Not Composite yet – article by Dan Fleetcroft in **F1 – Monitor

Carbon fibre reinforced polymer (CFRP) composites first found their way into Formula One during the mid-1970s; however their full potential was not universally recognised until 1981 when John Barnard pioneered the carbon fibre monocoque with the McLaren MP4/1. After John Watson’s crash at Monza that season silenced sceptics’ concerns over structural integrity during impact, all Formula One teams followed suit, developing their own composite monocoques. The carbon fibre revolution had begun.
The superior specific strength and stiffness of CFRP to that of metals, as well as its formability, have made it the primary choice for highly loaded and aerodynamically optimised components of the modern Formula One racecar. More and more parts have evolved from metallic to composite construction as the teams’ engineers fight to reduce weight. More than three-quarters of a contemporary Formula One car’s volume is now made from CFRP, while it accounts for less than a third of its mass. So as this material offers such performance benefits, why aren’t even more components constructed from carbon composite?
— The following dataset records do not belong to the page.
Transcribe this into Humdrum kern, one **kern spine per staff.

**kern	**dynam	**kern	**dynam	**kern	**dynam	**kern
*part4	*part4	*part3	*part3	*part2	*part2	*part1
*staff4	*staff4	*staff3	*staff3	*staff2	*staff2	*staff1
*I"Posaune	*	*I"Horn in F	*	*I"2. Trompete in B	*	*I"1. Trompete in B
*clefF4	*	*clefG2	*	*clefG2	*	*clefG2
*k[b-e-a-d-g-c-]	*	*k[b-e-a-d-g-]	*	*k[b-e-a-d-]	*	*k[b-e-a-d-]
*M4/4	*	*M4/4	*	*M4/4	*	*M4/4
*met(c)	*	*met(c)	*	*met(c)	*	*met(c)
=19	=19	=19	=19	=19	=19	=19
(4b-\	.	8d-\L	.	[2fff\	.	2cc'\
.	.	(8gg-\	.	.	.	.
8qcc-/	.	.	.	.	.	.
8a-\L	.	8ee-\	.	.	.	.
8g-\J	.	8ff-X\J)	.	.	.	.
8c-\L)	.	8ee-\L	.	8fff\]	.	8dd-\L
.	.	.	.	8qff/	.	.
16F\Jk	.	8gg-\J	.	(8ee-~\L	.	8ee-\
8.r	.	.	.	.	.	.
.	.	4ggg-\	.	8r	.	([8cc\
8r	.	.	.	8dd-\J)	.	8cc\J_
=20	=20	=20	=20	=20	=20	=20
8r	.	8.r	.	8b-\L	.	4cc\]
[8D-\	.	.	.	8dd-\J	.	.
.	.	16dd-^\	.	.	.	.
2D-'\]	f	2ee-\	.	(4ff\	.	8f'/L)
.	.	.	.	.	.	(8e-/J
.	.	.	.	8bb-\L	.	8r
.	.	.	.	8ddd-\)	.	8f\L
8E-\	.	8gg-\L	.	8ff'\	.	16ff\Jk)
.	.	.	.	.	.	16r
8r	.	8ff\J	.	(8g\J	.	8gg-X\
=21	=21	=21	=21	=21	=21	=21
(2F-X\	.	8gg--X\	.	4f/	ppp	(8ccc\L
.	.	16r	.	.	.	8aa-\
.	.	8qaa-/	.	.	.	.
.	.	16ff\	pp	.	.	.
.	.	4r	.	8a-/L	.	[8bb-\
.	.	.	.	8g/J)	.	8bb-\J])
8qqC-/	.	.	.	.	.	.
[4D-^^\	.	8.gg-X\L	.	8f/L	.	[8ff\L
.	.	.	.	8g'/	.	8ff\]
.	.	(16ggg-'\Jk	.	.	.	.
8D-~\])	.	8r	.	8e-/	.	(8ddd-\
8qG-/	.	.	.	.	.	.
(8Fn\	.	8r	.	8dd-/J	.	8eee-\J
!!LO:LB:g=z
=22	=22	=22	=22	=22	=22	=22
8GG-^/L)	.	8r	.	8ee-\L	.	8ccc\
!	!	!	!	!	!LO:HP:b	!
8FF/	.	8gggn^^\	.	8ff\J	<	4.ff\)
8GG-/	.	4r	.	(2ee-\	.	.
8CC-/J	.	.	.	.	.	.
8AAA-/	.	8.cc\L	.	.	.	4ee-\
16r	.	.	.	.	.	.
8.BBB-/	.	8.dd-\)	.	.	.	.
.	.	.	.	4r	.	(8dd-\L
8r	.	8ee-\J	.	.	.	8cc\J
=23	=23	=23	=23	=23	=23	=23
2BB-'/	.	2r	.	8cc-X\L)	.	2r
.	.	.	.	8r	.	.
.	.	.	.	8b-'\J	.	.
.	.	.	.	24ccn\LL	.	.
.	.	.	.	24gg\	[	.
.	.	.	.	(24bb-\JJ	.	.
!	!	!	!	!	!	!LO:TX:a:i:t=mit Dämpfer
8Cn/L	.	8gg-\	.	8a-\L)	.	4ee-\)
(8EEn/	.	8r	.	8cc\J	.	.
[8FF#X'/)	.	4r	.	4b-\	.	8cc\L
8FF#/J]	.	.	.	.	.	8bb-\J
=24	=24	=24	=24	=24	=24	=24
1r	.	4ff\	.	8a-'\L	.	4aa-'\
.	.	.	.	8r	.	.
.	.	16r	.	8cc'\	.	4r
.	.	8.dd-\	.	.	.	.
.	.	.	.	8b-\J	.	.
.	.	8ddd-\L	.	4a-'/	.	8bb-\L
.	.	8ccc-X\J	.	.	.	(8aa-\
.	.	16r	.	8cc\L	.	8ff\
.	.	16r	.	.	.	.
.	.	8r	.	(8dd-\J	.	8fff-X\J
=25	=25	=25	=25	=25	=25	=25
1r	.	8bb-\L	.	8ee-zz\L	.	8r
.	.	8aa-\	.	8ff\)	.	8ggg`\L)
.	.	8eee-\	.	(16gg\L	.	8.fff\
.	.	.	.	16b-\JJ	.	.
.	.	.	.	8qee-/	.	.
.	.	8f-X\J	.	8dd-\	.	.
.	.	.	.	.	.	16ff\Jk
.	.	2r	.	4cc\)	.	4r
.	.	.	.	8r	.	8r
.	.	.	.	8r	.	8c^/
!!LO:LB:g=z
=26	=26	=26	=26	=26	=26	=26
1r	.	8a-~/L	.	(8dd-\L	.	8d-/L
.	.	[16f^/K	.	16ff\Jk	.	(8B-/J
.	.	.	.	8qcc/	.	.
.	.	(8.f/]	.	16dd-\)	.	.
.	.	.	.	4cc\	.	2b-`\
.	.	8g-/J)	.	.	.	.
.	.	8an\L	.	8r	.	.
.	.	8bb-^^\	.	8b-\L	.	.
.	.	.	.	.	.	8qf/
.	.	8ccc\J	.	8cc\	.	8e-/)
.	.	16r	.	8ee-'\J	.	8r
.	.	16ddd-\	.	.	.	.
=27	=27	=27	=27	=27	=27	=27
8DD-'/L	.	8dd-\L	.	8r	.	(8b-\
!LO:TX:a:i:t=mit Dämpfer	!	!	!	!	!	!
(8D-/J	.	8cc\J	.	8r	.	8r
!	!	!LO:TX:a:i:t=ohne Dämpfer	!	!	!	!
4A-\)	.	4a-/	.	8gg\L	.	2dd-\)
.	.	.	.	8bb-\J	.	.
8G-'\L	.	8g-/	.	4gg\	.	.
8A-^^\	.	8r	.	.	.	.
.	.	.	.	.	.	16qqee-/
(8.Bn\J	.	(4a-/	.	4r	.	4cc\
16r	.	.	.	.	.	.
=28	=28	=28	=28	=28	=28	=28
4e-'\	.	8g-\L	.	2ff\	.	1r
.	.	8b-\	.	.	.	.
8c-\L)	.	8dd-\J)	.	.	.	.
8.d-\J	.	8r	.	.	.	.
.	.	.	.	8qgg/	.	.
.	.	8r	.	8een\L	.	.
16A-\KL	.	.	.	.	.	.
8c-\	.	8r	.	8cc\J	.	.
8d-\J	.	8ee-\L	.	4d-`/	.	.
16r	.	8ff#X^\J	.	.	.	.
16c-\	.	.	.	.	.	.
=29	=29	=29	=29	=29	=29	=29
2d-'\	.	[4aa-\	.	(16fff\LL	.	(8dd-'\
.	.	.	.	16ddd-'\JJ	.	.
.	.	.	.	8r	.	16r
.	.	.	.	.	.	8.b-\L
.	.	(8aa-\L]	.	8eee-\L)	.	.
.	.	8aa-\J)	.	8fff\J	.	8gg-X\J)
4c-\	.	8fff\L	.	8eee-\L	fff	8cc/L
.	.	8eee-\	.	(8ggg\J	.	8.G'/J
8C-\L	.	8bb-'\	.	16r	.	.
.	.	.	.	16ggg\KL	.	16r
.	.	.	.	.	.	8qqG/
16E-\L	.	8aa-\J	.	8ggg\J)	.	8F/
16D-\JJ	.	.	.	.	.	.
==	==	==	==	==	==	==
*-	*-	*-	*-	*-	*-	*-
Outside of Formula One, the greatest obstacle would be cost (design, materials and production), but in the highly competitive world of motor racing this is unlikely to be prohibitive. The technical regulations restrict the use of materials for certain components, forbidding the application of composites in some areas, but one of the major limiting factors is structural integrity at elevated temperatures above 400 C.

Carbon fibres themselves have very high temperature resistance (carbon sublimes at above 3000 C); however it is the polymer matrix that limits the ultimate operating temperature of the composite. The predominant matrices are thermosetting polymers, examples being epoxies and polyesters, with Formula One composites being dominated by the former.

Epoxy systems exhibit maximum glass transition temperatures (Tg) of around 180 C above which the matrix softens, taking on a rubber-like state, greatly reducing the load-carrying capability of the composite. There are alternative polymers, including bismaleimide (BMI) and cyanate ester, which can achieve transition temperatures of up to 380 C.